In 1948 Pilecki was executed by communists after a show trial.
The Polish entry has a bit more info (https://pl.wikipedia.org/wiki/Witold_Pilecki). What is horrifying are his words during the last seeing of his wife: "Auschwitz was a plaything". While in arrest he was tortured: the denailed his feet, crushed his genitals, impaled him on a table leg.
(2nd one down on the left)
Humans are capable of incredible atrocities, once you convince them that the "other" side are not (worthy) humans ("Untermenschen").
What is even worse for me: humanity has not learned much from the horrors of the Nazi regime, it seems.
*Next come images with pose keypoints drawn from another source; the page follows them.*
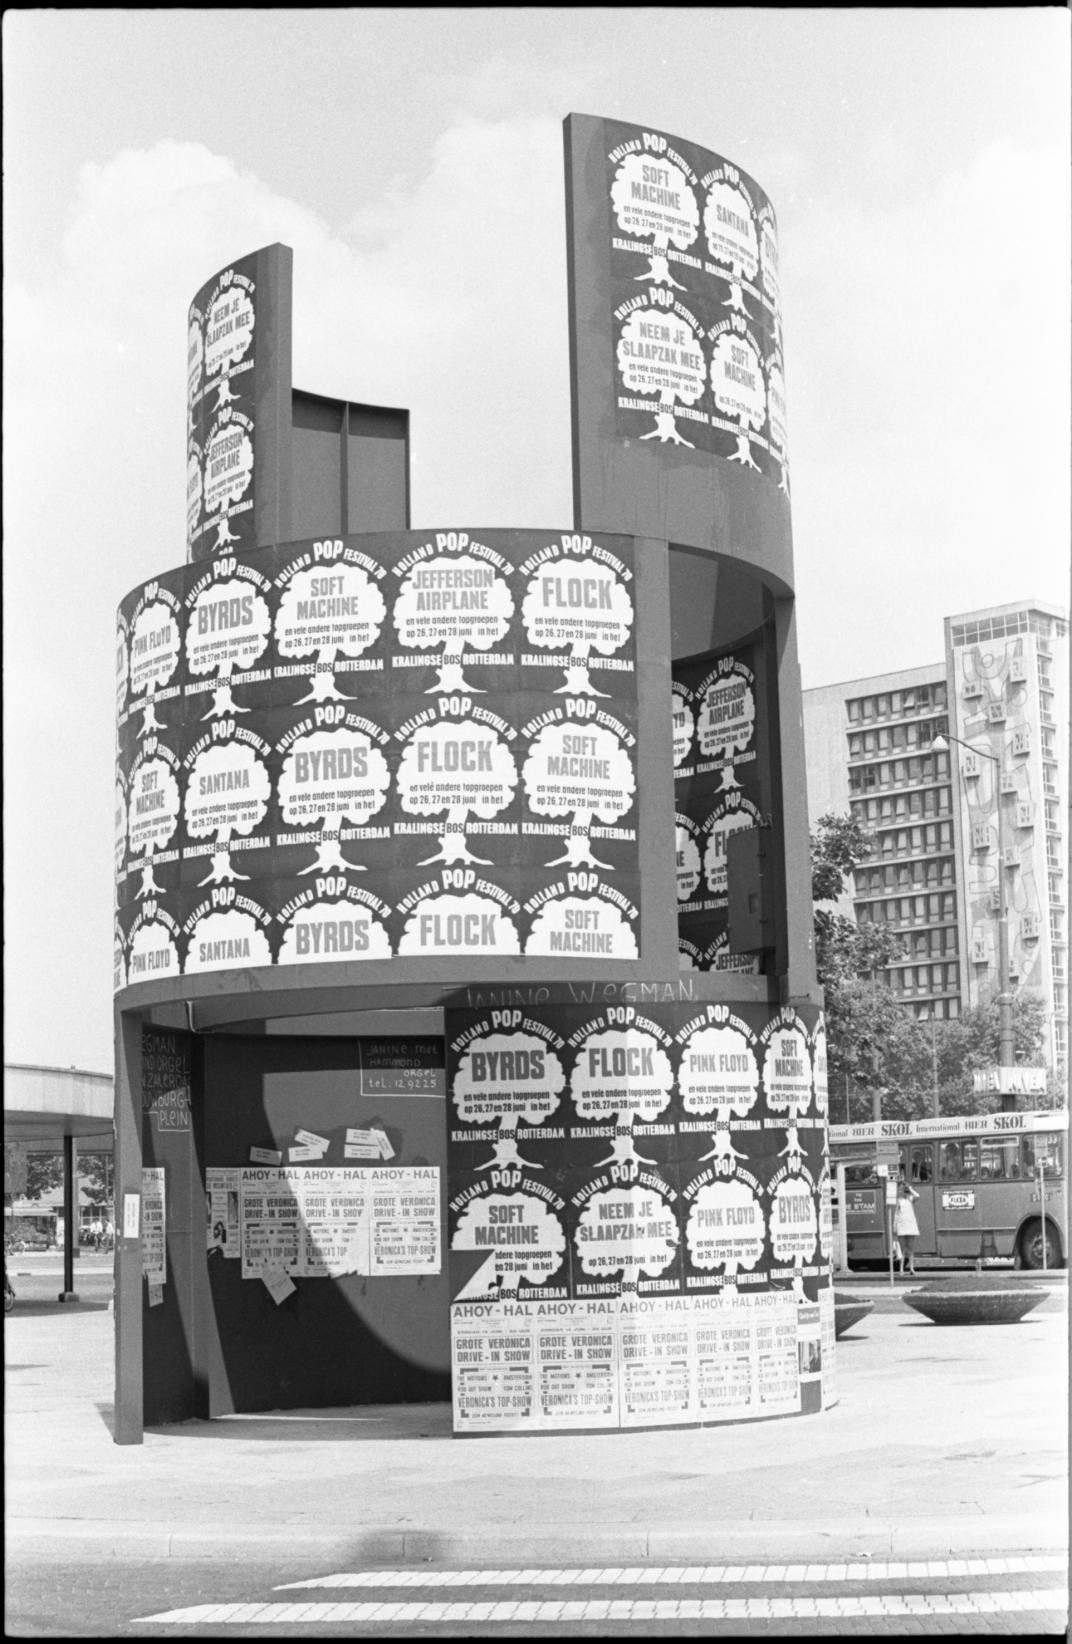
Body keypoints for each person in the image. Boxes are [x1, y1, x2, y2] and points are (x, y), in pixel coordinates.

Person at [894, 1178, 921, 1274]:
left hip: (911, 1225)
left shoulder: (911, 1199)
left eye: (906, 1191)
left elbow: (917, 1195)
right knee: (902, 1249)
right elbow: (896, 1214)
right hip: (901, 1226)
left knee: (911, 1249)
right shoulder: (899, 1201)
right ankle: (901, 1269)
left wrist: (910, 1188)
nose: (905, 1193)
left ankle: (911, 1268)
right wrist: (895, 1227)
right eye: (904, 1191)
China is locking up millions in concentration camps, using prisoners for forced organ harvesting and medical "experiments"... and the West, similar to what happened with the "appeasement" politics, is doing nothing. Meanwhile, Australia and the EU see letting refugees drown in the sea as an effective deterrent, and what is happening in the border camps both at the US-Mexican border and in the camps in Greece and Libya is utterly inhumane.
After WW2, many Germans excused their actions with "we had not known/realized what happened" and "we just followed orders" - history repeats itself today, and unlike our ancestors we know what is going on, and still do nothing. We are all failures.
Generic tangents are ok when they're unpredictable. It's the predictable part that we're trying to avoid here, since it's bad for intellectual curiosity, however justified the indignation may be.